Die konstituierenden Elemente von Wirtschafts- und Gesellschaftsordnungen sind „Ort der Entscheidungsfindung“ – dezentral (Unternehmen und Haushalte) oder zentral – und „Form des Eigentums“ – Privat- oder Kollektiveigentum. Wenn wir diese Elemente miteinander kombinieren, ergibt sich folgende Matrix:

http://www.kas.de/upload/bilder/LSM/63.jpg

Dabei sind sozialistische Marktwirtschaft und kapitalistische Zentralverwaltungswirtschaft entweder bloß gedankliche Konstrukte oder Übergangsphänomene (z.
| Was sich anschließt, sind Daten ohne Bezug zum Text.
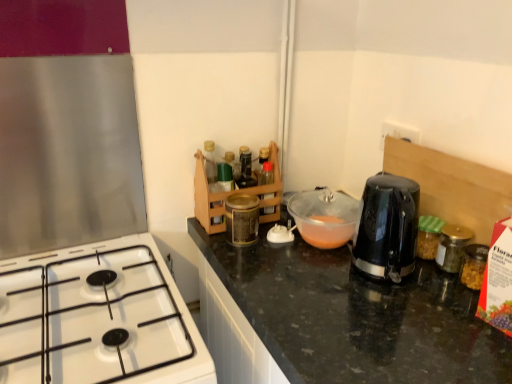
Question: Is white glossy gas stove at lower left at the right side of gold metallic jar at right?

Choices:
 (A) no
 (B) yes

Answer: (A)

Question: Is white glossy gas stove at lower left directly adjacent to gold metallic jar at right?

Choices:
 (A) no
 (B) yes

Answer: (A)

Question: Is white glossy gas stove at lower left wider than gold metallic jar at right?

Choices:
 (A) yes
 (B) no

Answer: (A)

Question: Is white glossy gas stove at lower left outside of gold metallic jar at right?

Choices:
 (A) yes
 (B) no

Answer: (A)

Question: Does white glossy gas stove at lower left have a lesser width compared to gold metallic jar at right?

Choices:
 (A) no
 (B) yes

Answer: (A)

Question: From the image's perspective, is white glossy gas stove at lower left beneath gold metallic jar at right?

Choices:
 (A) no
 (B) yes

Answer: (B)

Question: Considering the relative sizes of gold metallic jar at right and translucent plastic bowl at center in the image provided, is gold metallic jar at right taller than translucent plastic bowl at center?

Choices:
 (A) no
 (B) yes

Answer: (A)

Question: Does gold metallic jar at right turn towards translucent plastic bowl at center?

Choices:
 (A) no
 (B) yes

Answer: (A)

Question: Can you confirm if gold metallic jar at right is shorter than translucent plastic bowl at center?

Choices:
 (A) yes
 (B) no

Answer: (A)

Question: Is gold metallic jar at right directly adjacent to translucent plastic bowl at center?

Choices:
 (A) no
 (B) yes

Answer: (A)

Question: From the image's perspective, does gold metallic jar at right appear lower than translucent plastic bowl at center?

Choices:
 (A) no
 (B) yes

Answer: (B)

Question: Is gold metallic jar at right in front of translucent plastic bowl at center?

Choices:
 (A) yes
 (B) no

Answer: (A)

Question: Is translucent plastic bowl at center positioned before gold metallic jar at right?

Choices:
 (A) yes
 (B) no

Answer: (B)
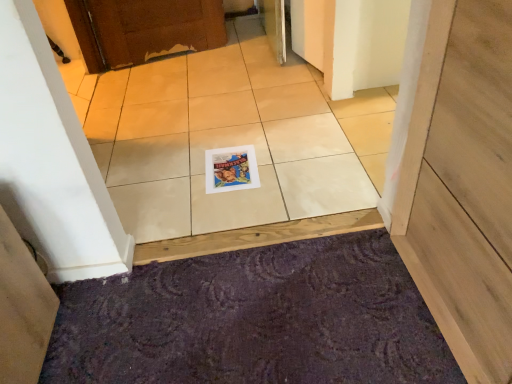
Identify the location of matte paper magazine at center. This screenshot has width=512, height=384. (231, 169).

Where is `purple textured doormat at lower center`? The width and height of the screenshot is (512, 384). purple textured doormat at lower center is located at coordinates (254, 320).

Locate an element on the screen. Image resolution: width=512 pixels, height=384 pixels. matte paper magazine at center is located at coordinates (231, 169).

Which object is wider, matte paper magazine at center or white glossy tile at center?

With larger width is white glossy tile at center.

Is matte paper magazine at center taller or shorter than white glossy tile at center?

Clearly, matte paper magazine at center is taller compared to white glossy tile at center.

Which is correct: matte paper magazine at center is inside white glossy tile at center, or outside of it?

The correct answer is: inside.

From a real-world perspective, between matte paper magazine at center and white glossy tile at center, who is vertically higher?

From a 3D spatial view, white glossy tile at center is above.

There is a purple textured doormat at lower center. At what (x,y) coordinates should I click in order to perform the action: click on magazine above it (from a real-world perspective). Please return your answer as a coordinate pair (x, y). This screenshot has height=384, width=512. Looking at the image, I should click on (231, 169).

From the image's perspective, which one is positioned higher, matte paper magazine at center or purple textured doormat at lower center?

matte paper magazine at center, from the image's perspective.

Who is shorter, matte paper magazine at center or purple textured doormat at lower center?

Standing shorter between the two is matte paper magazine at center.

Considering the relative positions of white glossy tile at center and matte paper magazine at center in the image provided, is white glossy tile at center to the left or to the right of matte paper magazine at center?

Based on their positions, white glossy tile at center is located to the left of matte paper magazine at center.

There is a matte paper magazine at center. What are the coordinates of `ceramic tile above it (from a real-world perspective)` in the screenshot? It's located at (230, 139).

Considering the relative sizes of white glossy tile at center and matte paper magazine at center in the image provided, is white glossy tile at center wider than matte paper magazine at center?

Indeed, white glossy tile at center has a greater width compared to matte paper magazine at center.

Which is further, (173, 321) or (247, 151)?

Positioned behind is point (247, 151).

Consider the image. Measure the distance from purple textured doormat at lower center to matte paper magazine at center.

55.42 centimeters.

Which is in front, purple textured doormat at lower center or matte paper magazine at center?

purple textured doormat at lower center is closer to the camera.

You are a GUI agent. You are given a task and a screenshot of the screen. Output one action in this format:
    pyautogui.click(x=<x>, y=<y>)
    Task: Click on the magazine behind the purple textured doormat at lower center
    The height and width of the screenshot is (384, 512).
    Given the screenshot: What is the action you would take?
    pyautogui.click(x=231, y=169)

In terms of size, does purple textured doormat at lower center appear bigger or smaller than white glossy tile at center?

purple textured doormat at lower center is smaller than white glossy tile at center.

Is purple textured doormat at lower center not close to white glossy tile at center?

No, purple textured doormat at lower center is not far from white glossy tile at center.

From the image's perspective, is purple textured doormat at lower center located above white glossy tile at center?

No.

How different are the orientations of purple textured doormat at lower center and white glossy tile at center in degrees?

They differ by 180 degrees in their facing directions.

Consider the image. Considering the sizes of white glossy tile at center and purple textured doormat at lower center in the image, is white glossy tile at center taller or shorter than purple textured doormat at lower center?

white glossy tile at center is shorter than purple textured doormat at lower center.

Is point (145, 102) closer or farther from the camera than point (382, 277)?

Point (145, 102) is positioned farther from the camera compared to point (382, 277).

Between white glossy tile at center and purple textured doormat at lower center, which one has larger size?

white glossy tile at center is bigger.

In the scene shown: Which of these two, white glossy tile at center or purple textured doormat at lower center, is thinner?

Thinner between the two is purple textured doormat at lower center.

Image resolution: width=512 pixels, height=384 pixels. I want to click on ceramic tile that is on the left side of matte paper magazine at center, so click(x=230, y=139).

Find the location of a particular element. The image size is (512, 384). doormat in front of the matte paper magazine at center is located at coordinates [x=254, y=320].

Considering their positions, is white glossy tile at center positioned further to matte paper magazine at center than purple textured doormat at lower center?

purple textured doormat at lower center lies further to matte paper magazine at center than the other object.

Which object lies nearer to the anchor point matte paper magazine at center, purple textured doormat at lower center or white glossy tile at center?

white glossy tile at center is closer to matte paper magazine at center.

From the image, which object appears to be nearer to purple textured doormat at lower center, white glossy tile at center or matte paper magazine at center?

matte paper magazine at center.

Considering their positions, is matte paper magazine at center positioned closer to white glossy tile at center than purple textured doormat at lower center?

matte paper magazine at center.

Based on their spatial positions, is purple textured doormat at lower center or matte paper magazine at center closer to white glossy tile at center?

matte paper magazine at center is closer to white glossy tile at center.

Estimate the real-world distances between objects in this image. Which object is further from purple textured doormat at lower center, matte paper magazine at center or white glossy tile at center?

The object further to purple textured doormat at lower center is white glossy tile at center.

Find the location of a particular element. magazine between white glossy tile at center and purple textured doormat at lower center from top to bottom is located at coordinates (231, 169).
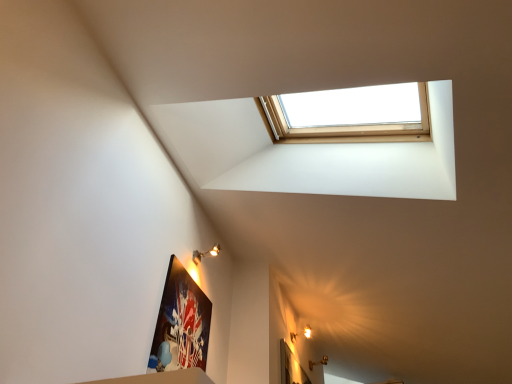
Question: In which direction should I rotate to look at matte gold light fixture at upper center, which ranks as the 2th light fixture in back-to-front order?

Choices:
 (A) left
 (B) right

Answer: (A)

Question: From a real-world perspective, is matte gold wall sconce at upper right, positioned as the first light fixture in bottom-to-top order, physically below matte black picture frame at lower left?

Choices:
 (A) no
 (B) yes

Answer: (A)

Question: From the image's perspective, would you say matte gold wall sconce at upper right, which is counted as the 2th light fixture, starting from the top, is shown under matte black picture frame at lower left?

Choices:
 (A) no
 (B) yes

Answer: (B)

Question: From a real-world perspective, does matte gold wall sconce at upper right, the 1th light fixture when ordered from right to left, stand above matte black picture frame at lower left?

Choices:
 (A) no
 (B) yes

Answer: (B)

Question: Is matte gold wall sconce at upper right, positioned as the first light fixture in bottom-to-top order, touching matte black picture frame at lower left?

Choices:
 (A) yes
 (B) no

Answer: (B)

Question: Can we say matte gold wall sconce at upper right, the 1th light fixture when ordered from right to left, lies outside matte black picture frame at lower left?

Choices:
 (A) no
 (B) yes

Answer: (B)

Question: Is matte gold wall sconce at upper right, the 1th light fixture when ordered from right to left, surrounding matte black picture frame at lower left?

Choices:
 (A) no
 (B) yes

Answer: (A)

Question: Are matte black picture frame at lower left and matte gold wall sconce at upper right, the 1th light fixture when ordered from right to left, beside each other?

Choices:
 (A) yes
 (B) no

Answer: (B)

Question: Is matte black picture frame at lower left wider than matte gold wall sconce at upper right, the 1th light fixture when ordered from right to left?

Choices:
 (A) yes
 (B) no

Answer: (B)

Question: Is matte black picture frame at lower left thinner than matte gold wall sconce at upper right, the 1th light fixture when ordered from right to left?

Choices:
 (A) yes
 (B) no

Answer: (A)

Question: Is matte black picture frame at lower left looking in the opposite direction of matte gold wall sconce at upper right, the 1th light fixture when ordered from right to left?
B. in Kriegszeiten) , die im Zeitverlauf zu dem einen oder anderen Grundtyp tendieren. Damit gibt es in der realen Welt im Prinzip bloß zwei Grundtypen: Marktwirtschaft oder Zentralverwaltungswirtschaft. Sie galten als stabil; man muss inzwischen korrigieren – als relativ stabil, sind doch die sozialistischen Gesellschaften wie morsche Gebäude zusammengebrochen; bei Kuba, Nordkorea und China lautet die Frage, wie lange deren Sozialismus sich noch halten kann.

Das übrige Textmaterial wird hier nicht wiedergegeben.